Exercise goal: Wherever the string "après" appears in the entries below, return the line that holds it.
Top of Data provided
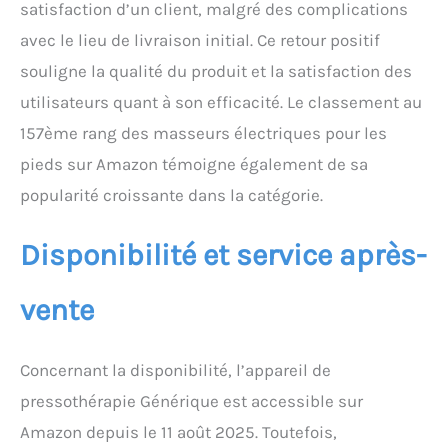
satisfaction d’un client, malgré des complications
Veuillez vous assurer que le
avec le lieu de livraison initial. Ce retour positif
vendeur est bien
[XIFENGZHONGXIN].Les
souligne la qualité du produit et la satisfaction des
commandes passées auprès
utilisateurs quant à son efficacité. Le classement au
d'autres boutiques ne sont pas
garanties après-vente
157ème rang des masseurs électriques pour les
pieds sur Amazon témoigne également de sa
popularité croissante dans la catégorie.
Disponibilité et service après-
vente
Concernant la disponibilité, l’appareil de
pressothérapie Générique est accessible sur
Amazon depuis le 11 août 2025. Toutefois,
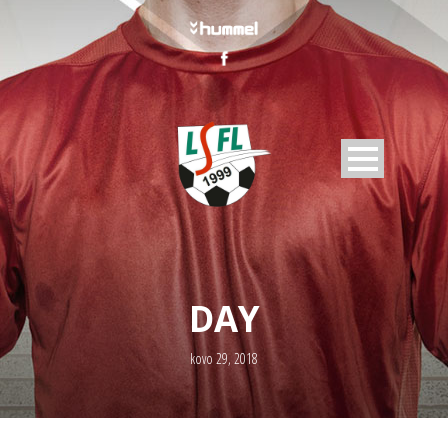
DAY
kovo 29, 2018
Bottom of Data provided
Output:
garanties après-vente
Disponibilité et service après-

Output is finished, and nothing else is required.